Dataset entries
==================================================
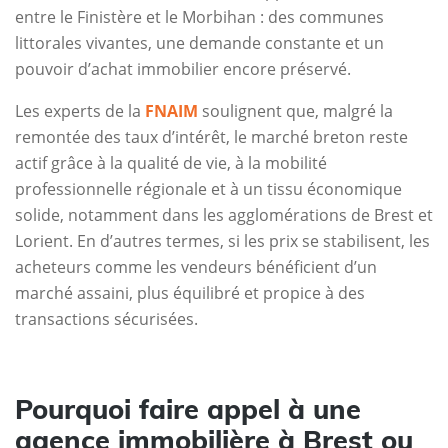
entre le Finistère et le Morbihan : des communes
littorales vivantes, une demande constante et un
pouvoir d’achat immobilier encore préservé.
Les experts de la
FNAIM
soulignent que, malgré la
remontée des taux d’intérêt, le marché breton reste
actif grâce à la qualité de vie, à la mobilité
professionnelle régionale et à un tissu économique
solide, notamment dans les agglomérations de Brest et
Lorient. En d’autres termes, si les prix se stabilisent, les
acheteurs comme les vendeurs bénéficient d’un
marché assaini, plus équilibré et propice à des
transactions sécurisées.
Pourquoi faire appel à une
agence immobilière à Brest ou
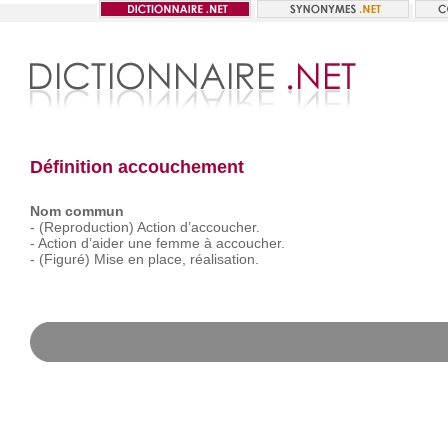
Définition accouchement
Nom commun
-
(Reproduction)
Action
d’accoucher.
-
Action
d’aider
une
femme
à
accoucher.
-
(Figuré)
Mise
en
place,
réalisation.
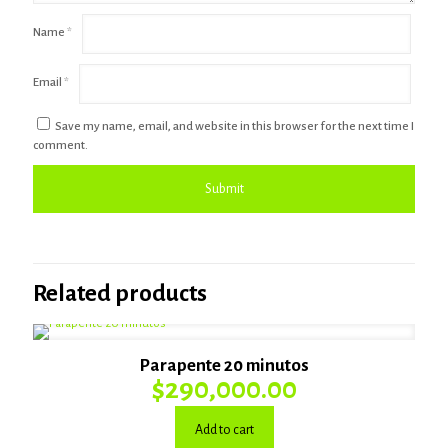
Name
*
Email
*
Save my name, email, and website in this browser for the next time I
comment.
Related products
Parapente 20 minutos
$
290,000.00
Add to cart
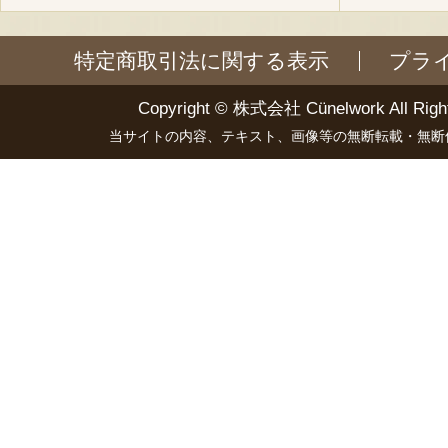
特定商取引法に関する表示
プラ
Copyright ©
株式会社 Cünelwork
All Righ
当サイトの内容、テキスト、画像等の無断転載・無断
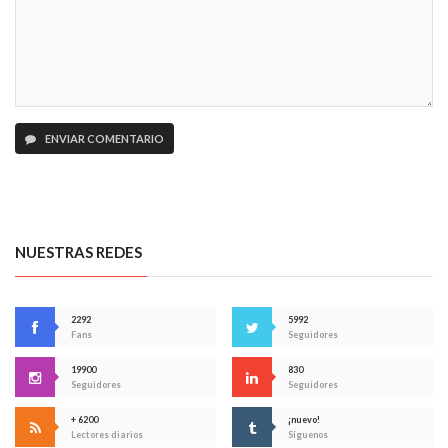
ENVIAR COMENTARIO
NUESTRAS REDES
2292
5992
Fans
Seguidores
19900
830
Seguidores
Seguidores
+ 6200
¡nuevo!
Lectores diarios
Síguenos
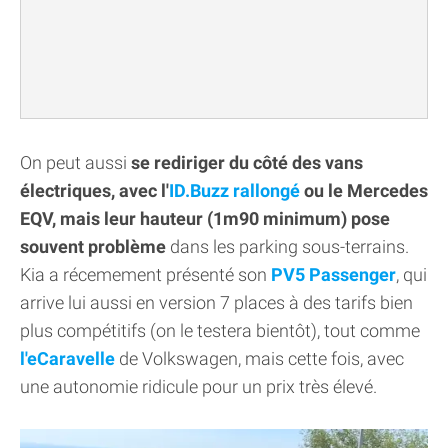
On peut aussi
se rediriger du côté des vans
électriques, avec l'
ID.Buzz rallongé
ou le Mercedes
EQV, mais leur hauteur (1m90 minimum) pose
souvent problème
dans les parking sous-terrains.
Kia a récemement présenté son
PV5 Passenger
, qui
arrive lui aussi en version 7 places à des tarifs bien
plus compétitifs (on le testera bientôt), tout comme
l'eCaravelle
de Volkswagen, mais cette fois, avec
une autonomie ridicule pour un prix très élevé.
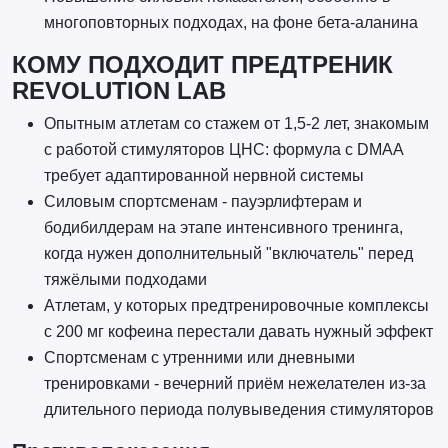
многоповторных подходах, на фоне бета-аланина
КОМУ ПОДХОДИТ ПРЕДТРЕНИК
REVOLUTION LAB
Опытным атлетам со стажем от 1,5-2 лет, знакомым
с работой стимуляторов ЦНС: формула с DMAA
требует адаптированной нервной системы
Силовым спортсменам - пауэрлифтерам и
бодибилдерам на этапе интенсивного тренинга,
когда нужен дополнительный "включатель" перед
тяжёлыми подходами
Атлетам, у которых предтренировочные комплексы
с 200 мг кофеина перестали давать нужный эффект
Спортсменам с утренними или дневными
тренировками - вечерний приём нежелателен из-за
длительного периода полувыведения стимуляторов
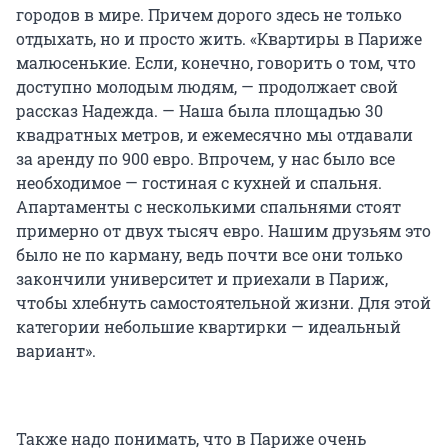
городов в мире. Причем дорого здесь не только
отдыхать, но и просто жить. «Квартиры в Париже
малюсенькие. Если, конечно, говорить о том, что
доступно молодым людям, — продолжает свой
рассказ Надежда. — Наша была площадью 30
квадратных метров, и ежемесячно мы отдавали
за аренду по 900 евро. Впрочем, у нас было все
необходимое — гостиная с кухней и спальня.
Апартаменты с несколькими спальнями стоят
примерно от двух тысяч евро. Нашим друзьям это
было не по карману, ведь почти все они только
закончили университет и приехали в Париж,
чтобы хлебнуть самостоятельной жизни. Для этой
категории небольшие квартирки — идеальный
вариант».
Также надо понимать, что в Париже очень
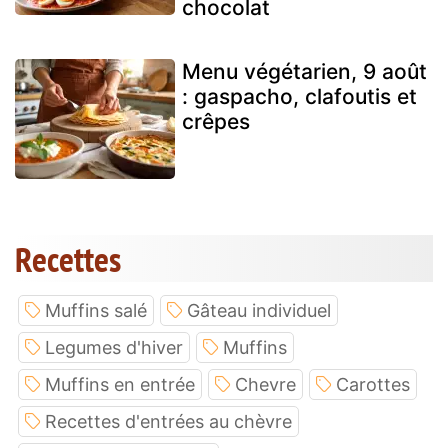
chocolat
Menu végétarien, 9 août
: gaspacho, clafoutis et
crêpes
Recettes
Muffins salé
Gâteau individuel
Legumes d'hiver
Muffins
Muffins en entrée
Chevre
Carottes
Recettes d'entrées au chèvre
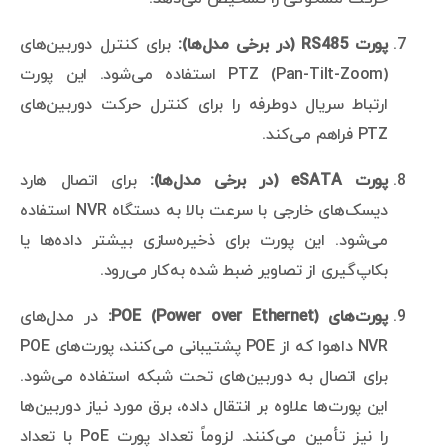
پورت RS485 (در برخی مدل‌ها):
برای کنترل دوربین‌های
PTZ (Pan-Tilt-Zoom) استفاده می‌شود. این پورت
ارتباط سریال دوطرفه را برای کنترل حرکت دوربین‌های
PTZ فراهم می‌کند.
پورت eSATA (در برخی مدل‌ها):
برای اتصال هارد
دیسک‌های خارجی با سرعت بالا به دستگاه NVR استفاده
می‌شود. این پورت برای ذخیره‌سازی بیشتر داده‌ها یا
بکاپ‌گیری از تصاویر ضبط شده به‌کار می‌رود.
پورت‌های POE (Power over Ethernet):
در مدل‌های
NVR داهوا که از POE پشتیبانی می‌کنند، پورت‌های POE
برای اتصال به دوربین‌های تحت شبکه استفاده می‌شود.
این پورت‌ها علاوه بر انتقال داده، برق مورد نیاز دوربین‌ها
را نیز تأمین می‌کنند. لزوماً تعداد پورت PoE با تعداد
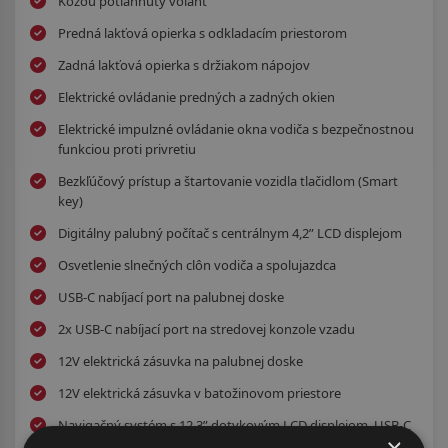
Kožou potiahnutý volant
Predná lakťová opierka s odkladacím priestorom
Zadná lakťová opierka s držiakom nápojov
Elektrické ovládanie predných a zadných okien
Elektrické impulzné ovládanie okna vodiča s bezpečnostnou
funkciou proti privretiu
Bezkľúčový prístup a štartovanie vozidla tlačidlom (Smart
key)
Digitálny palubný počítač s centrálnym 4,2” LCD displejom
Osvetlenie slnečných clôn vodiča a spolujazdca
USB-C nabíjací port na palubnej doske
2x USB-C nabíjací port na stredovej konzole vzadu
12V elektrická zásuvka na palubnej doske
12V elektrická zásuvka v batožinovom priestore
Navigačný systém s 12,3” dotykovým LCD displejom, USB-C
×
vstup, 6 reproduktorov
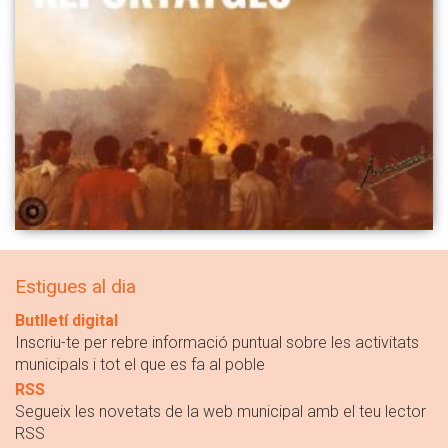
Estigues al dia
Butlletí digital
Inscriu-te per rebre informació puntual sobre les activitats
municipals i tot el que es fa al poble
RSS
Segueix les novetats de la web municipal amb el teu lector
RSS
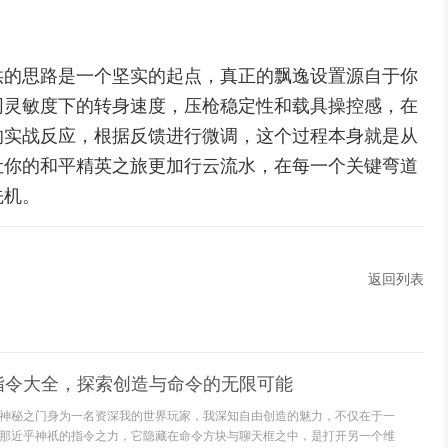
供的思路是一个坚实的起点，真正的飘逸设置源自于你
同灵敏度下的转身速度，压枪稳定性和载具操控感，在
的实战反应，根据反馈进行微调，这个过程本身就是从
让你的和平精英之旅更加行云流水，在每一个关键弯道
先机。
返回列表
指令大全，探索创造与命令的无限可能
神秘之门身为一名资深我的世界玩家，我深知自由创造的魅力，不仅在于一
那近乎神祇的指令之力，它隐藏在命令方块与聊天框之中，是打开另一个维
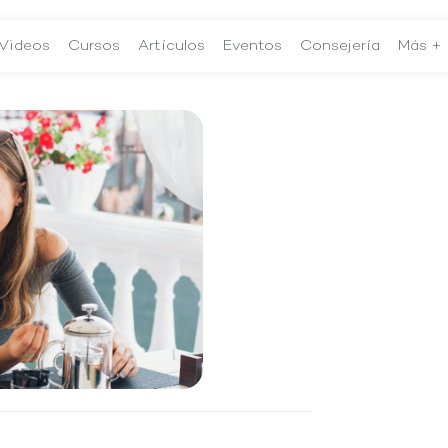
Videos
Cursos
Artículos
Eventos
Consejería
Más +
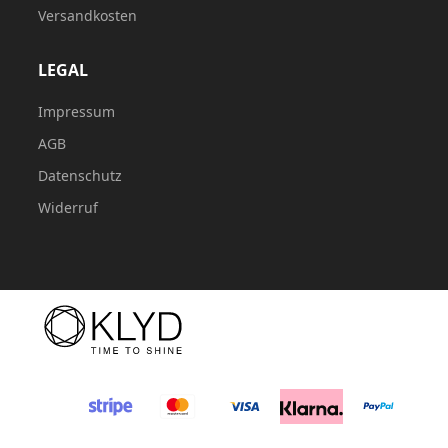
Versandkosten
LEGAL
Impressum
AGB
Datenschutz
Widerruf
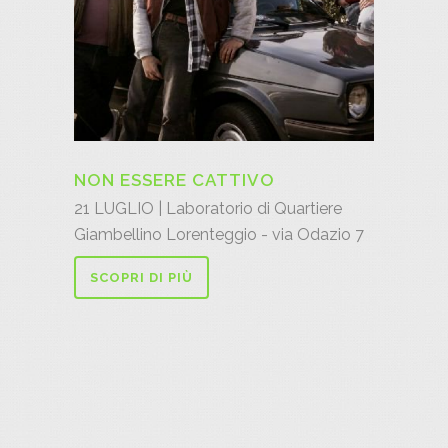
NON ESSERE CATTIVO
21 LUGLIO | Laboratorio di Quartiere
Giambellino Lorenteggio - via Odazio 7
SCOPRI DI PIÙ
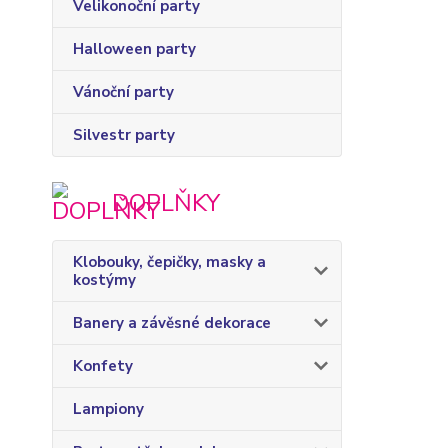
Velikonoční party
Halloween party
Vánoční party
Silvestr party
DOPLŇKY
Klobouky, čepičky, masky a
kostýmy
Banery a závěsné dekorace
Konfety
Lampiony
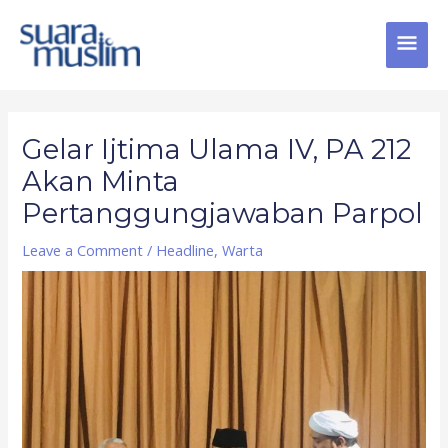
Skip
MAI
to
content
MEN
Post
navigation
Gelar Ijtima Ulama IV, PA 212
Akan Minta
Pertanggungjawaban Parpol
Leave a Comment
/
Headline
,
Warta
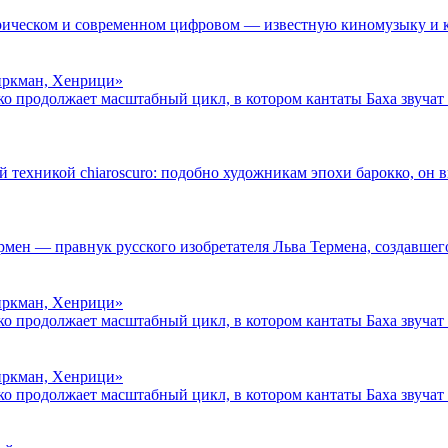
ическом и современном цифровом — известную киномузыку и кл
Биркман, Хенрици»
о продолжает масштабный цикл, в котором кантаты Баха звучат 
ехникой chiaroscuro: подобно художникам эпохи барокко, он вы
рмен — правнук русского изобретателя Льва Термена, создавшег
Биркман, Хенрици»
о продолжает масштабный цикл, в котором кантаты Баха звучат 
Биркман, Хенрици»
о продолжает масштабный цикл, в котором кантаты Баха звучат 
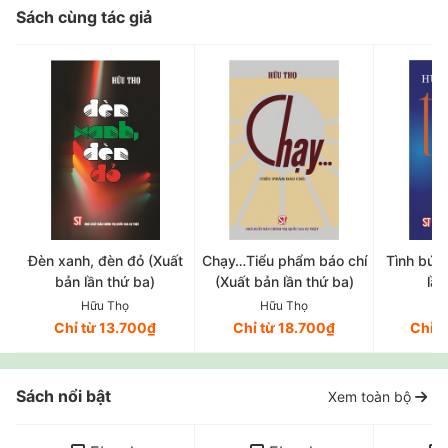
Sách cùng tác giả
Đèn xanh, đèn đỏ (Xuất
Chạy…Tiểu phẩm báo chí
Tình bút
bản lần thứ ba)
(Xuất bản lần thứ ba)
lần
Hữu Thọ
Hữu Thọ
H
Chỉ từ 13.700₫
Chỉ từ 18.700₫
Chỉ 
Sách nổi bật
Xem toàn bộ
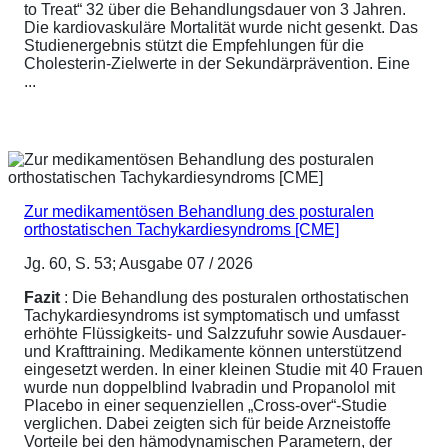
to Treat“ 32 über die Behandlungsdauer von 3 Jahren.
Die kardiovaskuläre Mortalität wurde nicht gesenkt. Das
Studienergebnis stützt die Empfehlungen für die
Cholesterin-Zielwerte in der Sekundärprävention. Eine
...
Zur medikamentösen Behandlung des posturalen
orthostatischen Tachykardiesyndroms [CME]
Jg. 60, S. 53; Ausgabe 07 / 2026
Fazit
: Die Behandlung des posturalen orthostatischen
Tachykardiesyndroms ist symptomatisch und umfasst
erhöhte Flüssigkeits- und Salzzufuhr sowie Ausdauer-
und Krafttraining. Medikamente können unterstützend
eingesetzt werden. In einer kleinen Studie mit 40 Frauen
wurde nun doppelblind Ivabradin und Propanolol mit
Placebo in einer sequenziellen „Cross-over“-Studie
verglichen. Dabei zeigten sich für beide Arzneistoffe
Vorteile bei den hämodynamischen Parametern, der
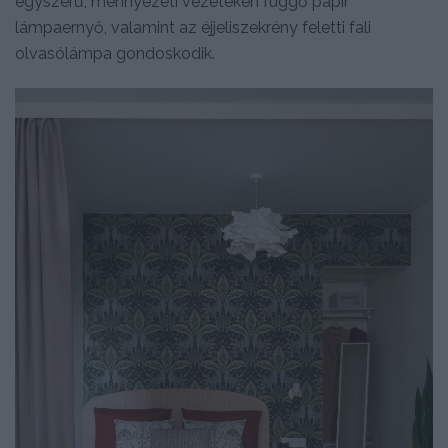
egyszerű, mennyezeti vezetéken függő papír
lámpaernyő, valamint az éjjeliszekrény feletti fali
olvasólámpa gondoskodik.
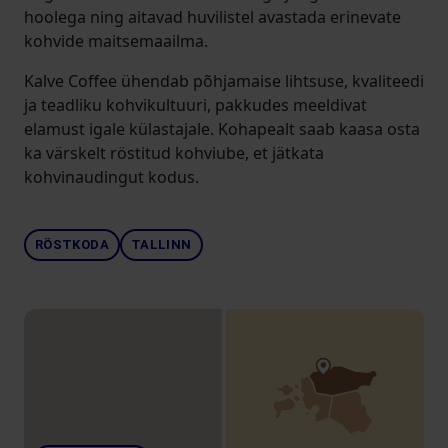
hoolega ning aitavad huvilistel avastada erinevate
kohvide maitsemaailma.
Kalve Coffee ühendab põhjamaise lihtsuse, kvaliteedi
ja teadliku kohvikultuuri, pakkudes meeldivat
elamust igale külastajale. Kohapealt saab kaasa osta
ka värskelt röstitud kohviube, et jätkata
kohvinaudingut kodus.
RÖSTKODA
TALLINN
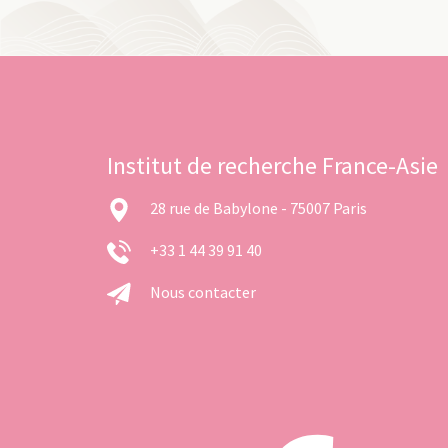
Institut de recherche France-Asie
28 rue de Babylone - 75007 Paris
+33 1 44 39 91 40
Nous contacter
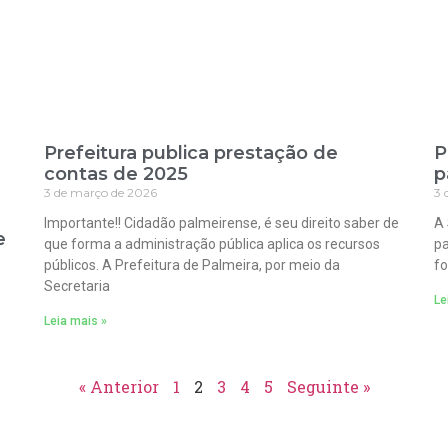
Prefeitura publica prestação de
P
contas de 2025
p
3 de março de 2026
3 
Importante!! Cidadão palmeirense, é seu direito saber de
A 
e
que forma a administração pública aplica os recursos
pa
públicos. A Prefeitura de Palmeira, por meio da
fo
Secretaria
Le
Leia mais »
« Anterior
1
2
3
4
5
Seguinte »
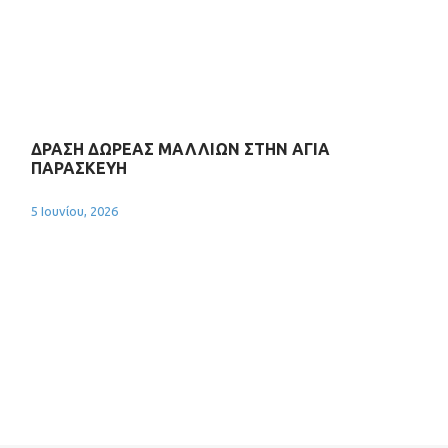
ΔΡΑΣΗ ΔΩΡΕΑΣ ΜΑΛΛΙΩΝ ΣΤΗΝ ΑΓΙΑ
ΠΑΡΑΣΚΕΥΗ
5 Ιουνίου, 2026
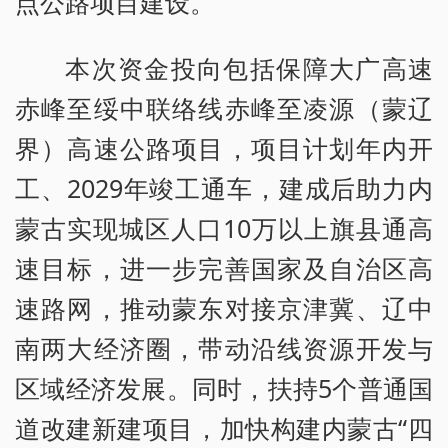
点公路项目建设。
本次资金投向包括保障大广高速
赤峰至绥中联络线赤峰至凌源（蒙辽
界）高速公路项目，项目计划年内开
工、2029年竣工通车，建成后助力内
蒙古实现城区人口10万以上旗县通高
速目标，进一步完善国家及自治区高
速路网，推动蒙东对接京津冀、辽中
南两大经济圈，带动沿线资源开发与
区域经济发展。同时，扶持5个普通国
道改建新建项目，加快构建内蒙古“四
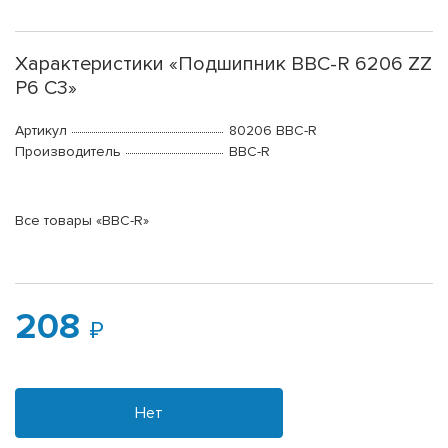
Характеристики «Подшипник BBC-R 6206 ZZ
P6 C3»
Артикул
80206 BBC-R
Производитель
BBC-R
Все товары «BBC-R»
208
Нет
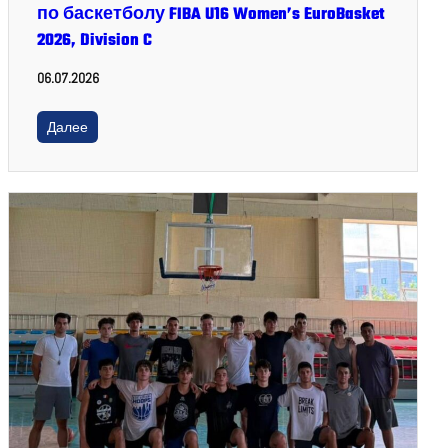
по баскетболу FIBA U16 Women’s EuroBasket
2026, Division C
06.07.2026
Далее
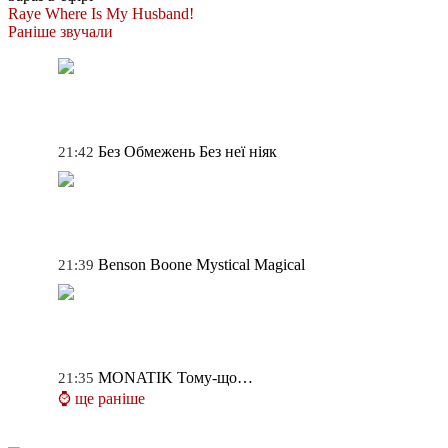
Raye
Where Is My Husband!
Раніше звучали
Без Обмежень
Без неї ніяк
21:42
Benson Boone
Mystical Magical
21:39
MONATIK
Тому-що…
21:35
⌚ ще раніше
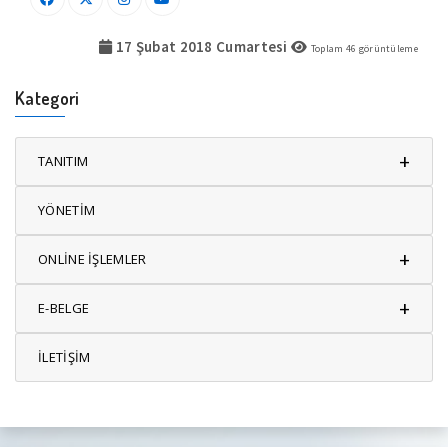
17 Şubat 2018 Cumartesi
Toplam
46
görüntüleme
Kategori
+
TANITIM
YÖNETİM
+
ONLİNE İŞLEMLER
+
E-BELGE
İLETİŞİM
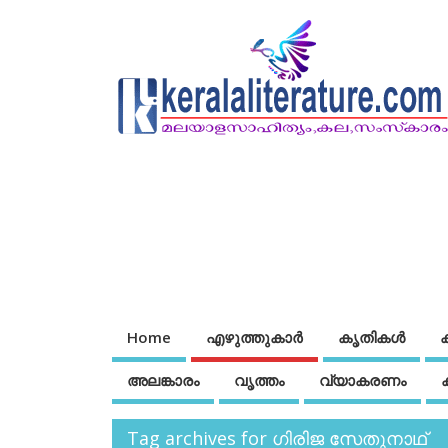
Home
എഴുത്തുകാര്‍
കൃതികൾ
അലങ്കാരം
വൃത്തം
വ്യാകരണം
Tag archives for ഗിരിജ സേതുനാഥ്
==================================================
• Task brief
Your answer must be the lines from the opening line of the entries through the line holding "de Volkswagen, mais cette fois, avec", written out exactly and without any picture.

• Solution below
entre le Finistère et le Morbihan : des communes
littorales vivantes, une demande constante et un
pouvoir d’achat immobilier encore préservé.
Les experts de la
FNAIM
soulignent que, malgré la
remontée des taux d’intérêt, le marché breton reste
actif grâce à la qualité de vie, à la mobilité
professionnelle régionale et à un tissu économique
solide, notamment dans les agglomérations de Brest et
Lorient. En d’autres termes, si les prix se stabilisent, les
acheteurs comme les vendeurs bénéficient d’un
marché assaini, plus équilibré et propice à des
transactions sécurisées.
Pourquoi faire appel à une
agence immobilière à Brest ou
Définition accouchement
Nom commun
-
(Reproduction)
Action
d’accoucher.
-
Action
d’aider
une
femme
à
accoucher.
-
(Figuré)
Mise
en
place,
réalisation.
Name
*
Email
*
Save my name, email, and website in this browser for the next time I
comment.
Related products
Parapente 20 minutos
$
290,000.00
Add to cart
特定商取引法に関する表示
プラ
Copyright ©
株式会社 Cünelwork
All Righ
当サイトの内容、テキスト、画像等の無断転載・無断
ENVIAR COMENTARIO
NUESTRAS REDES
2292
5992
Fans
Seguidores
19900
830
Seguidores
Seguidores
+ 6200
¡nuevo!
Lectores diarios
Síguenos
On peut aussi
se rediriger du côté des vans
électriques, avec l'
ID.Buzz rallongé
ou le Mercedes
EQV, mais leur hauteur (1m90 minimum) pose
souvent problème
dans les parking sous-terrains.
Kia a récemement présenté son
PV5 Passenger
, qui
arrive lui aussi en version 7 places à des tarifs bien
plus compétitifs (on le testera bientôt), tout comme
l'eCaravelle
de Volkswagen, mais cette fois, avec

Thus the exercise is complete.